Lecture 8 of Stanford’s CME295 course focuses on evaluating Large Language Models by exploring human and automated evaluation methods, including using LLMs themselves as judges to score outputs and identify biases. It also covers assessing agentic workflows, common failure modes, and various benchmark categories to comprehensively measure model performance while emphasizing the importance of iterative debugging and practical experimentation.
In Lecture 8 of Stanford’s CME295 course on Transformers and Large Language Models (LLMs), the focus is on evaluating LLM performance, a critical step to understanding and improving these models. The lecture begins with a recap of previous topics, including retrieval-augmented generation (RAG), tool calling, and agentic workflows, which combine these techniques to enable LLMs to interact with external systems and perform complex tasks.

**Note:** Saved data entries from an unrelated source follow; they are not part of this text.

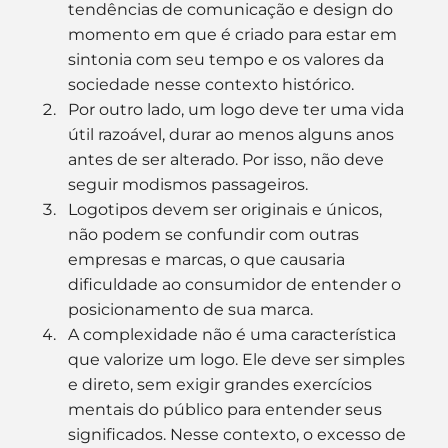
tendências de comunicação e design do 
momento em que é criado para estar em 
sintonia com seu tempo e os valores da 
sociedade nesse contexto histórico.
Por outro lado, um logo deve ter uma vida 
útil razoável, durar ao menos alguns anos 
antes de ser alterado. Por isso, não deve 
seguir modismos passageiros.
Logotipos devem ser originais e únicos, 
não podem se confundir com outras 
empresas e marcas, o que causaria 
dificuldade ao consumidor de entender o 
posicionamento de sua marca.
A complexidade não é uma característica 
que valorize um logo. Ele deve ser simples 
e direto, sem exigir grandes exercícios 
mentais do público para entender seus 
significados. Nesse contexto, o excesso de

The main theme is how to quantify the quality of LLM outputs, which is challenging due to the free-form nature of responses that can range from natural language to code and mathematical reasoning.
The lecture discusses the limitations of human evaluation, highlighting the subjectivity and cost of having humans rate every LLM output. It introduces the concept of inter-rater agreement metrics, such as Cohen’s kappa, which measure consistency among human raters beyond chance agreement. These metrics help ensure that rating guidelines are clear and that human evaluations are reliable. However, human evaluation remains slow and expensive, motivating the exploration of automated, rule-based metrics like METEOR, BLEU, and ROUGE, which compare LLM outputs to fixed reference texts. These metrics, while useful, have limitations in handling stylistic variations and often require human ratings to calibrate.
A key innovation presented is the use of LLMs themselves as judges to evaluate responses. This approach leverages the LLM’s pre-trained knowledge and alignment with human preferences to score outputs and provide rationales explaining the scores. The lecture emphasizes best practices for using LLMs as judges, such as providing clear evaluation criteria, using binary scoring for simplicity, and prompting the model to output a rationale before the score to improve reliability. It also discusses common biases in LLM judging, including position bias, verbosity bias, and self-enhancement bias, and suggests mitigation strategies like majority voting and using different models for generation and evaluation.
The lecture then shifts to evaluating agentic workflows, where LLMs interact with multiple tools in a loop of observe, plan, and act steps. It outlines common failure modes in tool prediction, tool calling, and response synthesis, such as failing to use the right tool, hallucinating nonexistent functions, providing incorrect arguments, or producing uninformative outputs. Remedies include improving tool router recall, refining API descriptions, upgrading models, and ensuring meaningful tool outputs. The importance of methodical error categorization and iterative debugging is stressed to improve agent reliability.
Finally, the lecture surveys various benchmark categories used to evaluate LLMs, including knowledge-based benchmarks like MMLU, reasoning benchmarks such as AIM and physical commonsense reasoning, coding benchmarks exemplified by SWEBench, and safety benchmarks like HarmBench. It highlights the importance of benchmarks in profiling model strengths and weaknesses, considering factors like cost and safety, and warns about data contamination risks. The lecture concludes by encouraging hands-on experimentation with models to find the best fit for specific use cases, underscoring that benchmarks are guides rather than absolute measures of model quality.